The result bolsters the case that antidepressants are effective in young people, says psychiatrist John Mann of Columbia University, who adds that the black box warning may be harming kids by making them less likely to take the drugs. A recent Centers for Disease Control report found that the adolescent suicide rate increased in 2004 for the first time in a decade, which Mann says goes hand in hand with reduced prescriptions for antidepressants.

"It's not clear that there is a meaningful risk to the use of antidepressants," he says. "It is clear that that there's a meaningful risk to not using antidepressants."

Bridge notes that suicidal behaviors are most pronounced in depression, which accounted for 85 percent of all such behaviors in the study. "There's a risk for suicidal thoughts and behavior associated with depression itself," he says, "and perhaps the language of the black box warning can take that more into account."
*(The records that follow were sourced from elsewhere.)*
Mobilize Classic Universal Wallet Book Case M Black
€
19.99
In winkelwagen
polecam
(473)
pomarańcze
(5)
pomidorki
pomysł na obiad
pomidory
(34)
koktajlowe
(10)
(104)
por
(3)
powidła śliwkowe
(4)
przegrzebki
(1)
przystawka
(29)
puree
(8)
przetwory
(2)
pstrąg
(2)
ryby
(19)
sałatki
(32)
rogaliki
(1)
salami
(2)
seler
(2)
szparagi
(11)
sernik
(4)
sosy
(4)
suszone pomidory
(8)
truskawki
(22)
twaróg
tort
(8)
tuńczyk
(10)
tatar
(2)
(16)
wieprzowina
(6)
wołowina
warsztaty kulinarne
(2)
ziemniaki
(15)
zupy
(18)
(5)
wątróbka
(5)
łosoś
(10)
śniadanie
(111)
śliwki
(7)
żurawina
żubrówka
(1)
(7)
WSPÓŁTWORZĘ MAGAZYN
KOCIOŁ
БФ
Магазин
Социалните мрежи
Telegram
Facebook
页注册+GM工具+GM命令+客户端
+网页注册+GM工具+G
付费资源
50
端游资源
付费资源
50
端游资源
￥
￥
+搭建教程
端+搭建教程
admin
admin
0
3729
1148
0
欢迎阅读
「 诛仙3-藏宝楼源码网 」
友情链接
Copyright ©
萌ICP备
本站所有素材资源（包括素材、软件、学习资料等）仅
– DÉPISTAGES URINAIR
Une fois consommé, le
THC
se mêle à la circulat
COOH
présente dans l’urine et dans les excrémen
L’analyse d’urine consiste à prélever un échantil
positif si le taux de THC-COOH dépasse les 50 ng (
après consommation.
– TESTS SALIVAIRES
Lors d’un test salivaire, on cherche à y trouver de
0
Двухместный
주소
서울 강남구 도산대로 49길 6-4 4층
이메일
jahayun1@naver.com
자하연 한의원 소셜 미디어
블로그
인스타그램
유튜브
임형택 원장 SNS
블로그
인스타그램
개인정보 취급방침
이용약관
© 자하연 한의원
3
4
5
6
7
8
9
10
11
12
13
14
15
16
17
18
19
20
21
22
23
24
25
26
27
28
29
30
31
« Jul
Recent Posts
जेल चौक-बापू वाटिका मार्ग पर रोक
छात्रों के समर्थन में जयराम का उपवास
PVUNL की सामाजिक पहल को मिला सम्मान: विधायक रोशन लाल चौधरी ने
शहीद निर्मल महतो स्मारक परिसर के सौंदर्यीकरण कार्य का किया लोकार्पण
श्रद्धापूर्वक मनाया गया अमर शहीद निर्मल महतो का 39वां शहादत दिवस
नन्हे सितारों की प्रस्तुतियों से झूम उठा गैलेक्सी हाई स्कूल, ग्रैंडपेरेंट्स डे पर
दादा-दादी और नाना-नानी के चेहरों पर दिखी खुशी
The FDA prefers to see efficacy shown in a single trial, not a meta-analysis, Thomas Laughren, director of the agency's division of psychiatry products, says in a written statement. "That said," he adds, "we are not surprised that there is a tendency for the anti-depressants as a group to be effective in this analysis, however, it is quite a modest effect."

The result, Laughren states, "is entirely consistent with FDA's advice in labeling, which indicates that clinicians should 'balance this risk with the clinical need.'"

Researchers have not extensively studied the effects of antidepressants and other psychiatric drugs on children and adolescents, and Bridge stresses that the trials reviewed for the new study last no more than a few months. Before drawing any firm conclusions, he adds, "I would just like to know a little bit more about the long-term effects."